**As if LinkedIn Messages Couldn't Get Any Worse: Hackers Use Them to Install Malware on PCs**

In a new twist on phishing scams, hackers have been spotted using LinkedIn messages to install malware on people's computers. Researchers at ReliaQuest recently discovered a phishing scam that prompts users to download a seemingly innocuous file, which in reality contains malicious code.

The scam starts with a link sent via direct message (DM) on LinkedIn, with a name like "Upcoming_Products.pdf" attached. To make the download look legitimate, the hackers include an open-source PDF reader app that users are encouraged to install alongside the file. What they don't realize is that this download comes with a malicious DLL file hidden inside.

Here's where things get particularly insidious. The malware sideloads a Python interpreter onto the system, which creates a registry Run key. This allows the hacker to gain remote access to the user's computer, making it possible for them to extract sensitive information from the machine. All this happens without the victim even realizing their PC has been compromised.

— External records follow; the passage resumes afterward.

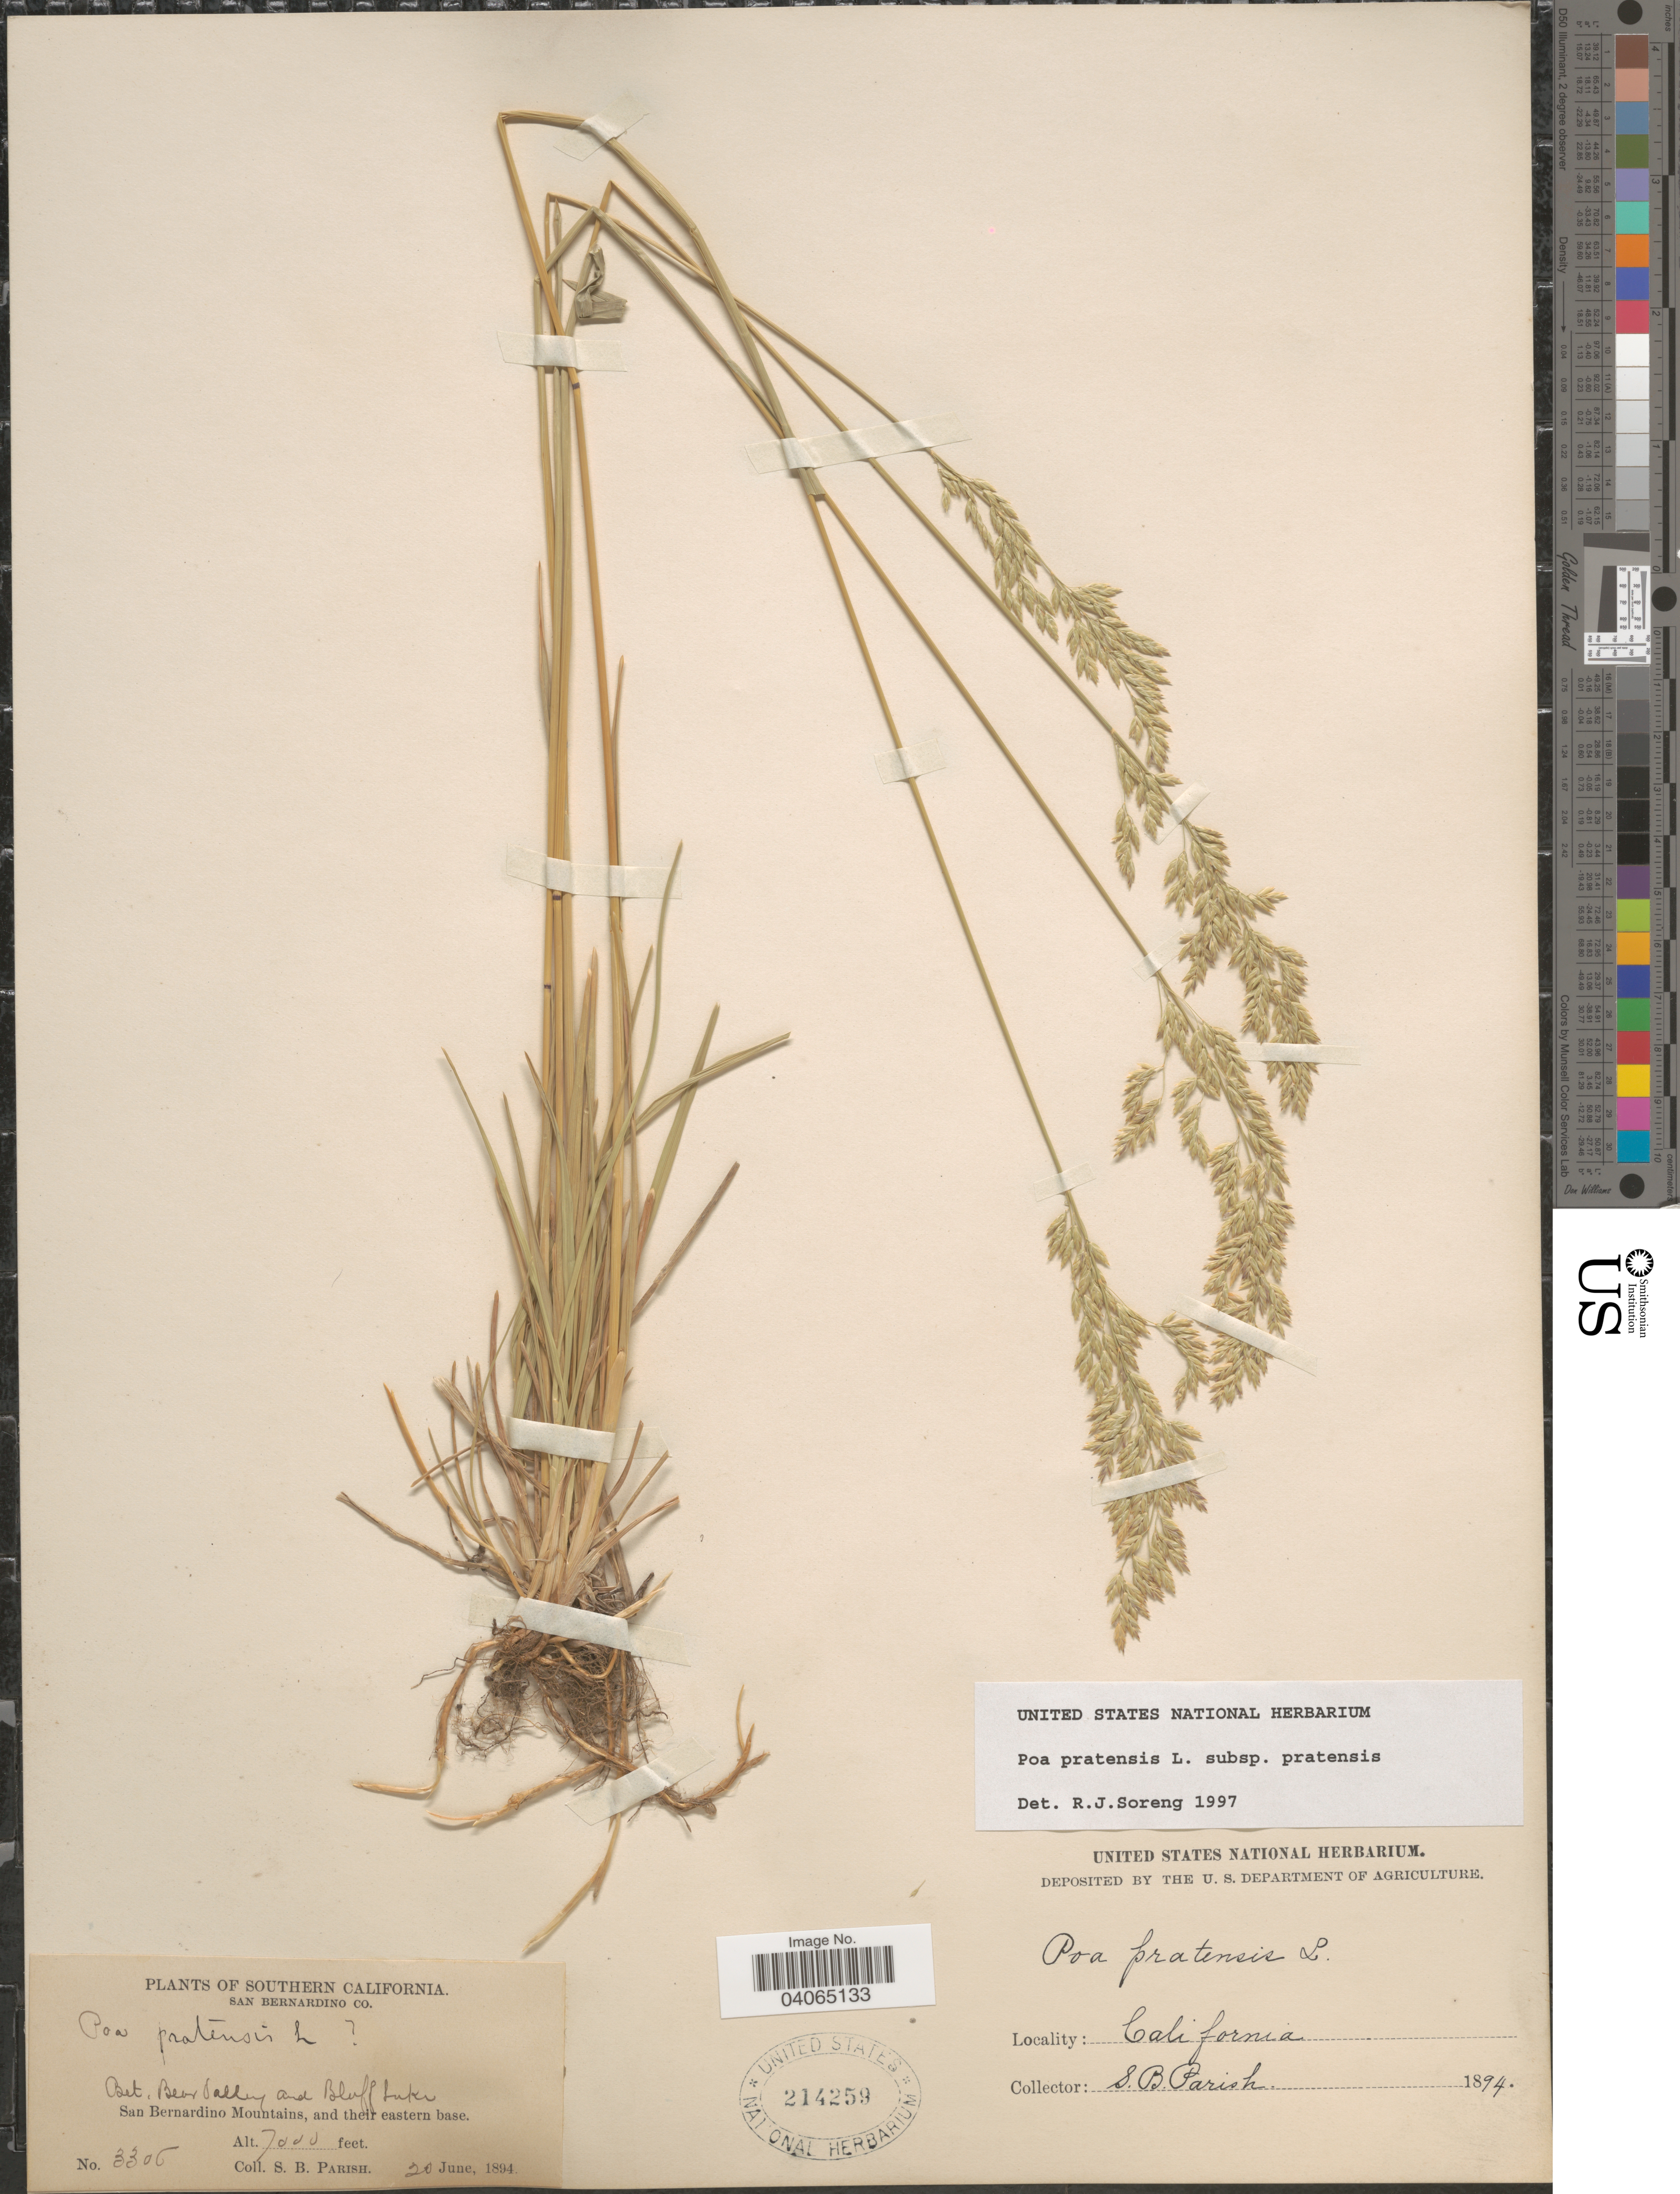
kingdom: Plantae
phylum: Tracheophyta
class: Liliopsida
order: Poales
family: Poaceae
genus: Poa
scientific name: Poa pratensis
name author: L.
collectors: S. B. Parish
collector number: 3306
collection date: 1894-06-20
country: United States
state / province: California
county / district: San Bernardino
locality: Southern California. San Bernardino Co. Bet. Bear Valley and Bluff Lake. San Bernardino Mountains, and their eastern base.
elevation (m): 2134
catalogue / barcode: US 214259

ReliaQuest believes that the use of open-source tools as threat vectors is a new and particularly effective approach used by hackers. By including legitimate-looking files alongside malicious ones, they're able to establish trust with users and increase their chances of success. This tactic is especially appealing in corporate environments where professionals are more likely to click on links from trusted sources.

While this specific phishing scam was caught on LinkedIn, it's essential to remember that this type of attack can happen anywhere. ReliaQuest warns that social media platforms like LinkedIn, Facebook, and Twitter are often less monitored than email, making it difficult to quantify the full scale of these attacks.

So what can you do to protect yourself? ReliaQuest recommends implementing social media-specific security awareness training for employees in corporate environments. This will help them identify phishing attempts and avoid downloading suspicious files.

As we've all been warned time and again, it's crucial to stay vigilant when it comes to messages on LinkedIn (and other social media platforms). With the increasing sophistication of hacking methods, it's essential to be cautious before clicking on any links or downloading attachments. Stay safe out there!

**What You Can Do to Protect Yourself:**

* Be cautious when receiving direct messages with links or attachments * Verify the authenticity of emails and messages from unknown sources * Use strong antivirus software and keep your operating system up-to-date * Implement social media-specific security awareness training for employees in corporate environments

By being aware of these tactics, you can stay one step ahead of hackers and protect yourself from these types of attacks.